The in-silico docking experiments are conducted using a combination QSAR/Docking approach using the SimBioSys eHITS and Lasso software
programs. The docking procedure allows for the screening of a complete molecular database to obtain the correct binding poses and
estimated binding affinities. The ligand based screening tool utilizes a novel conformation independent 3D QSAR descriptor, ideally
suited for scaffold hopping.
Link to Presentation
Current Opinion in Drug Discovery & Development 2008 11(3) - ARTICLE IN PRESS
Public chemical compound databases
The internet has rapidly become the first port of call for all information searches. The increasing array of chemistry-related resources
that are now available provides chemists with a direct path to the information that was previously accessed via library services and
was limited by commercial and costly resources. The diversity of the information that can be accessed online is expanding at a dramatic
rate, and the support for publicly available resources offers significant opportunities in terms of the benefits to science and society.
While the data online do not generally meet the quality standards of manually curated sources, there are efforts underway to gather
scientists together and ‘crowdsource’ an improvement in the quality of the available data. This review discusses the types of public
compound databases that are available online and provides a series of examples. Focus is also given to the benefits and disruptions
associated with the increased availability of such data and the integration of technologies to data mine this information.
Drug Discovery Today, 2008 - ARTICLE IN PRESS
Internet-based tools for communication and collaboration in chemistry
Web-based technologies, coupled with a drive for improved communication between scientists, have resulted in the proliferation of
scientific opinion, data and knowledge at an ever-increasing rate. The availability of tools to host wikis and blogs has provided
the necessary building blocks for scientists with only a rudimentary understanding of computer software science to communicate to
the masses. This newfound freedom has the ability to speed up research and sharing of results, develop extensive collaborations, conduct
science in public, and in near-real time. The technologies supporting chemistry, while immature, are fast developing to support chemical
structures and reactions, analytical data support and integration to related data sources via supporting software technologies.
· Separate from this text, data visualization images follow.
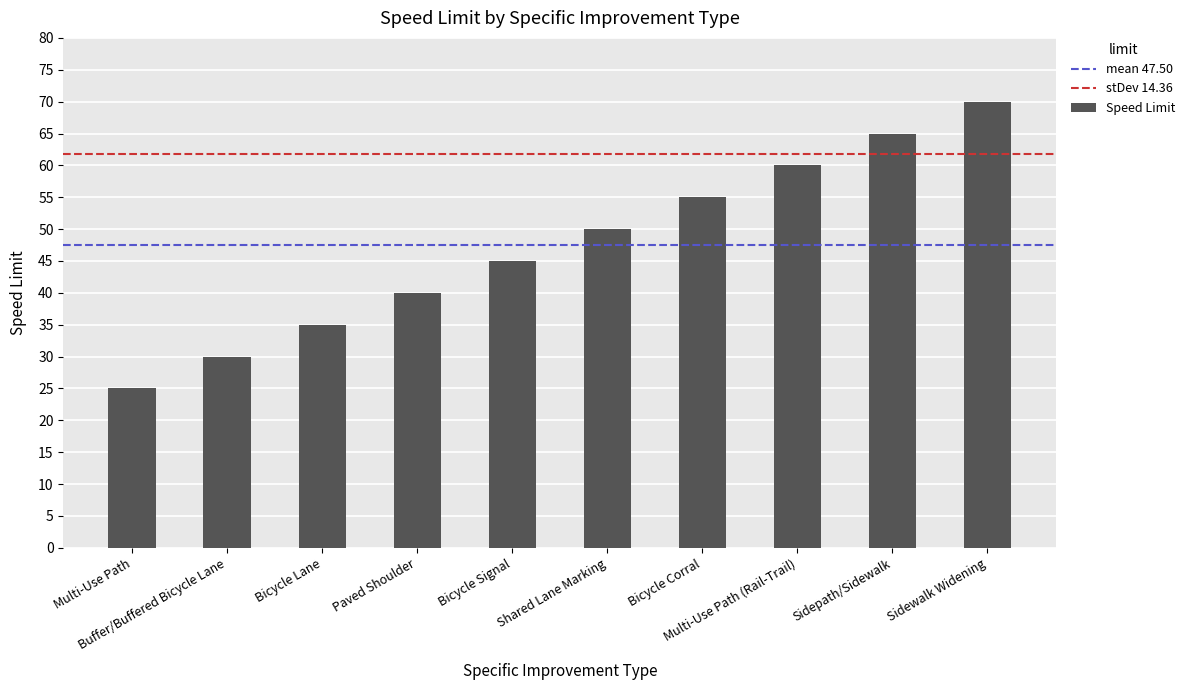

Between Multi-Use Path (Rail-Trail) and Sidewalk Widening, which is larger?

Sidewalk Widening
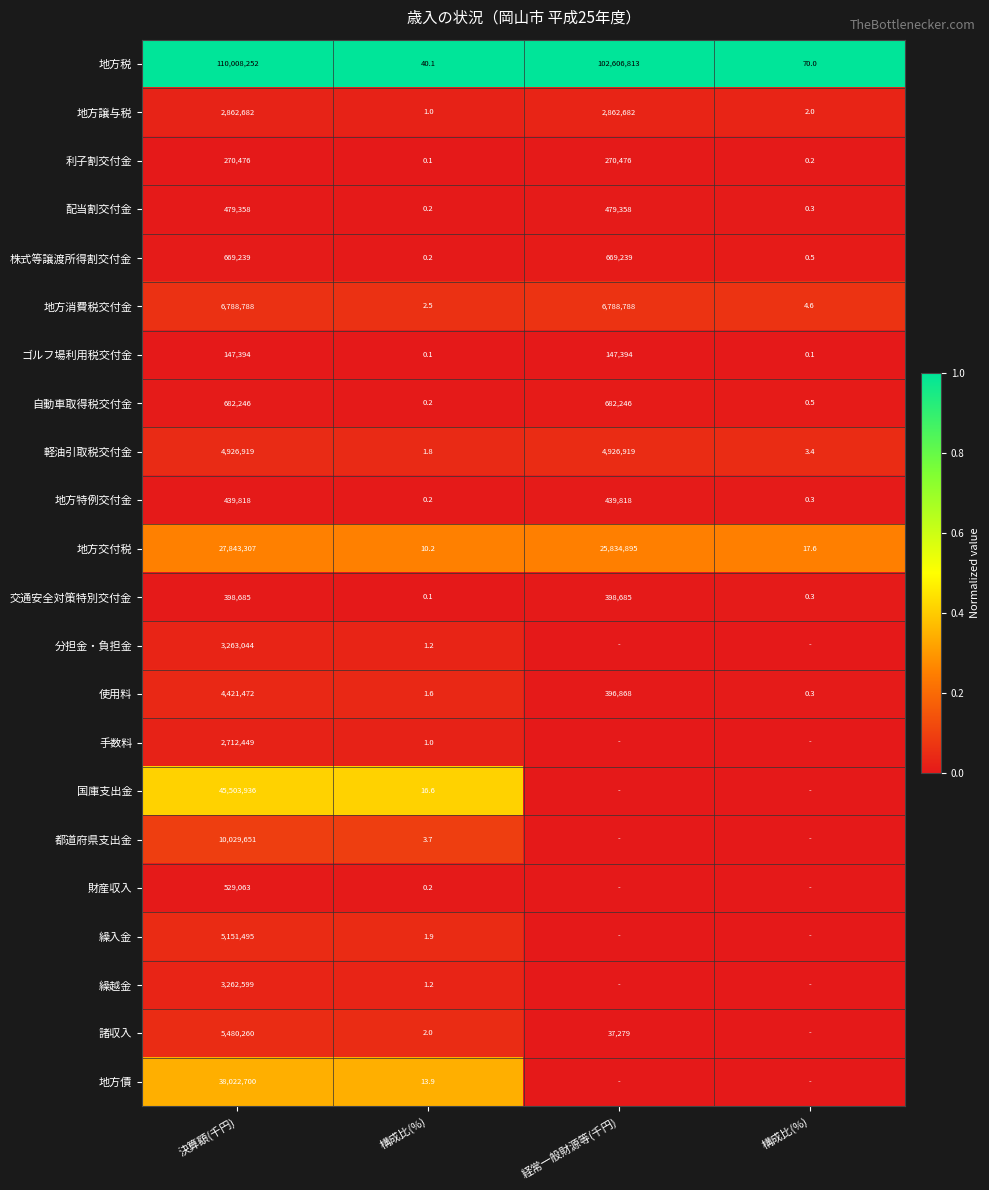

At which category is the sum across all series the highest?

決算額(千円)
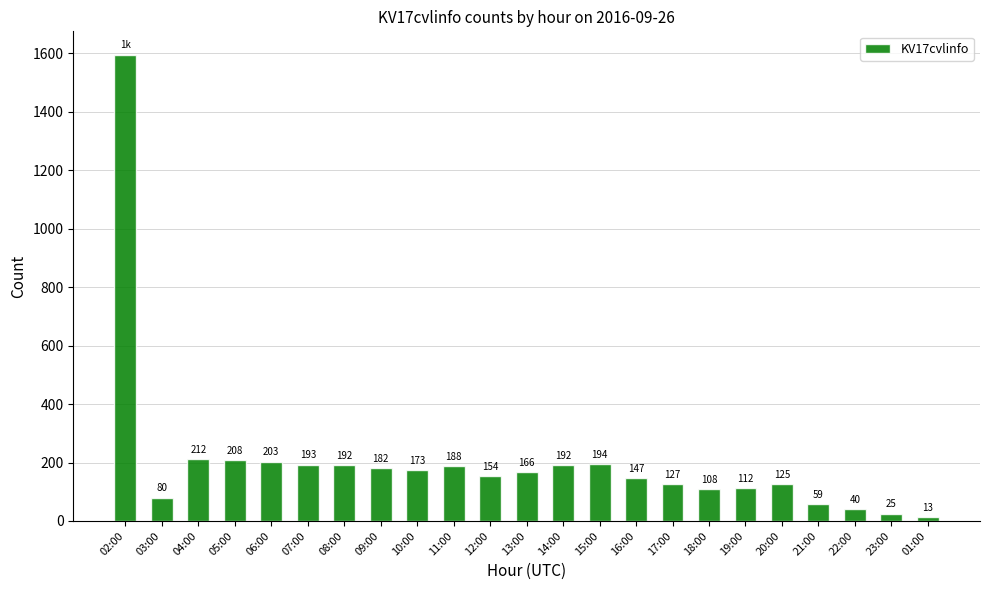

What is the approximate value at 16:00, to the nearest 50?

150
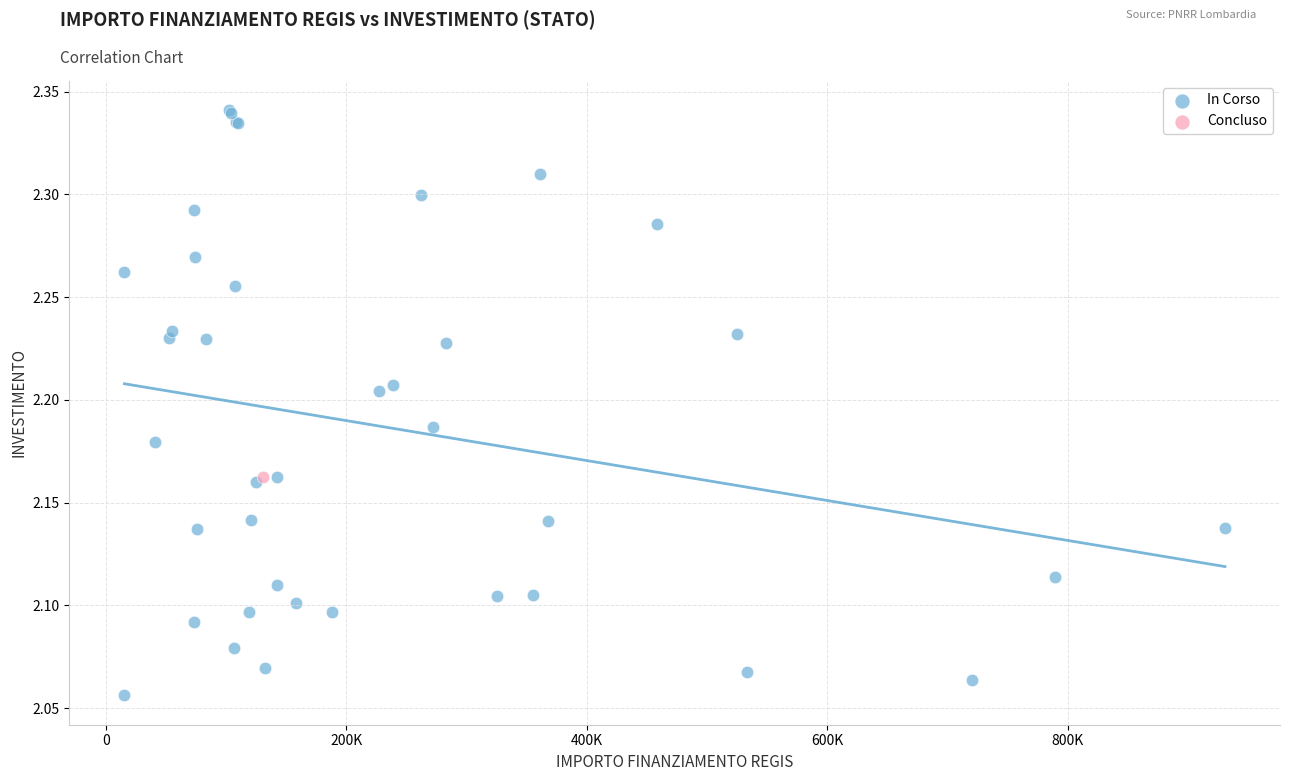

What are all the series names shown in the legend?

In Corso, Concluso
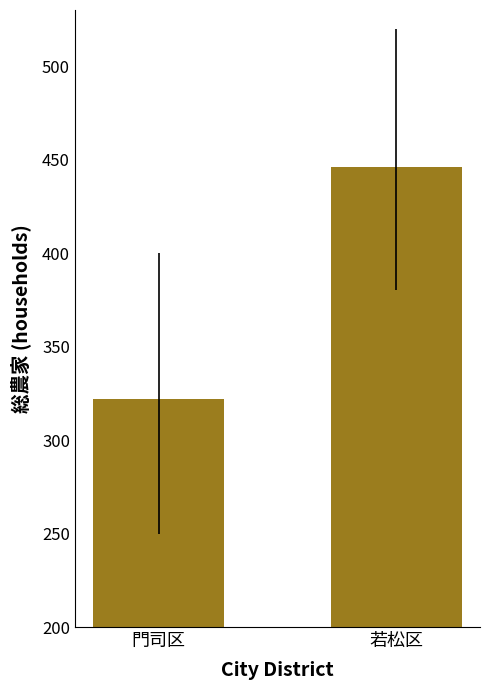

What is the sum of all values?

768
Communication
in chemistry is already witnessing a new revolution.
Drug Discovery Today, 2008 - ARTICLE IN PRESS
A perspective of publicly accessible/open-access chemistry databases
The Internet has spawned access to unprecedented levels of information. For chemists the increasing number of resources they can use
to access chemistry-related information provides them a valuable path to discovery of information, one which was previously limited
to commercial and therefore constrained resources. The diversity of information continues to expand at a dramatic rate and, coupled
with an increasing awareness for quality, curation and improved tools for focused searches, chemists are now able to find valuable
information within a few seconds using a few keystrokes. This shift to publicly available resources offers great promise to the benefits
of science and society yet brings with it increasing concern from commercial entities. This article will discuss the benefits and
disruptions associated with an increase in publicly available scientific resources.